TASK TO COMPLETE.
Extract verbatim the portion of the passage on the Frist divorce that begins at the words "The Frist divorce" and ends after the words "are beyond repair.".

Former Sen. Bill Frist and his wife, Karyn, recently announced their divorce. It appears they did something very difficult, very well.
The Frist divorce is notable in a number of ways that will benefit the senator and the soon-to-be former Mrs. Frist greatly in future. It was about as private as can be. There is a minimum of public filings. Mrs. Frist submitted a bare-bones petition asking for Tennessee's version of no-fault divorce. It was dignified. Sen. Frist simultaneously answered, admitting with sadness that their differences are beyond repair.
One prominent feature is probably unnoticed by most. Sen. Frist announced that he and his wife reached a divorce agreement "through a collaborative law process." Collaborative divorce is the newest alternative to a painful, long, expensive and public divorce.
How people get divorced makes a difference. Some may accept aggressive tactics as routine. But they only make a difficult situation worse. For example, elevated levels of discord during divorce significantly increase the chances children will come out of divorce with anxiety and depression.

GIVEN ENTRIES.
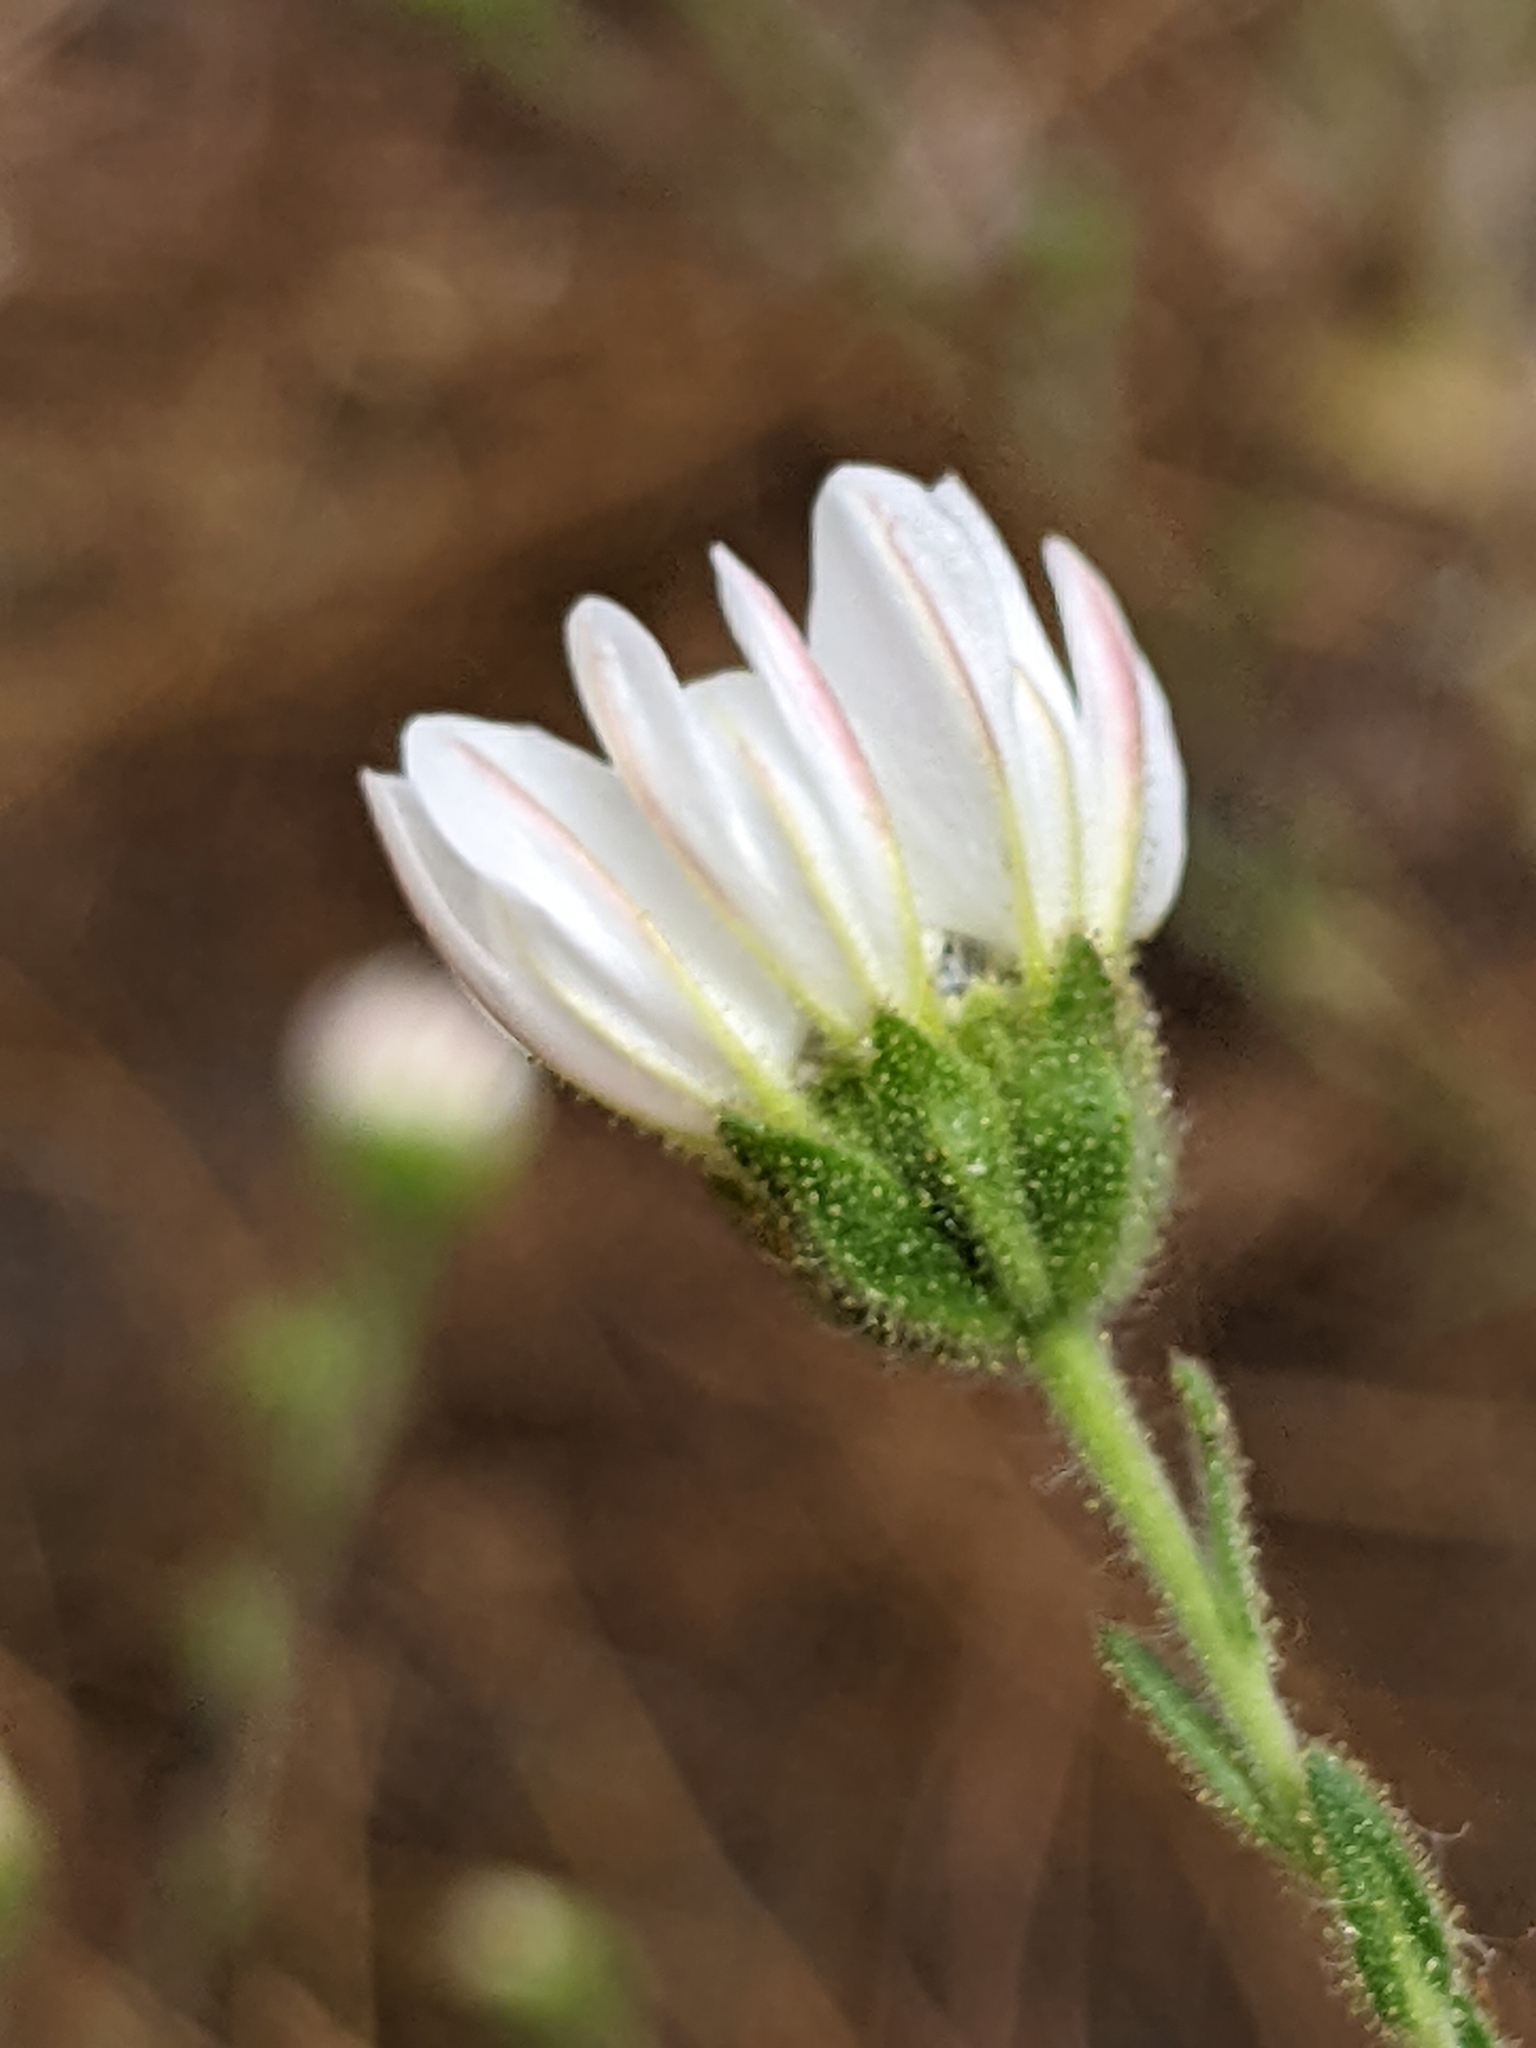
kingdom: Plantae
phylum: Tracheophyta
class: Magnoliopsida
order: Asterales
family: Asteraceae
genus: Hemizonia
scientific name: Hemizonia congesta
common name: Hayfield tarweed
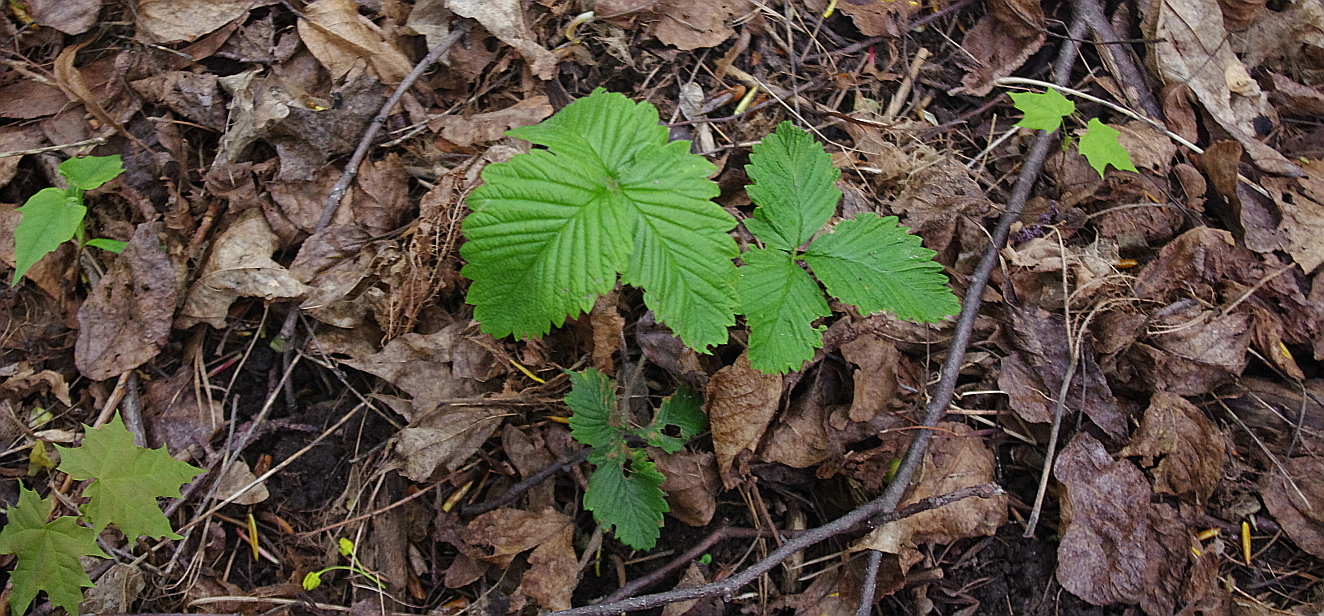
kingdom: Plantae
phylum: Tracheophyta
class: Magnoliopsida
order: Rosales
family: Rosaceae
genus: Fragaria
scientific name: Fragaria moschata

RESPONSE TO THE TASK.
The Frist divorce is notable in a number of ways that will benefit the senator and the soon-to-be former Mrs. Frist greatly in future. It was about as private as can be. There is a minimum of public filings. Mrs. Frist submitted a bare-bones petition asking for Tennessee's version of no-fault divorce. It was dignified. Sen. Frist simultaneously answered, admitting with sadness that their differences are beyond repair.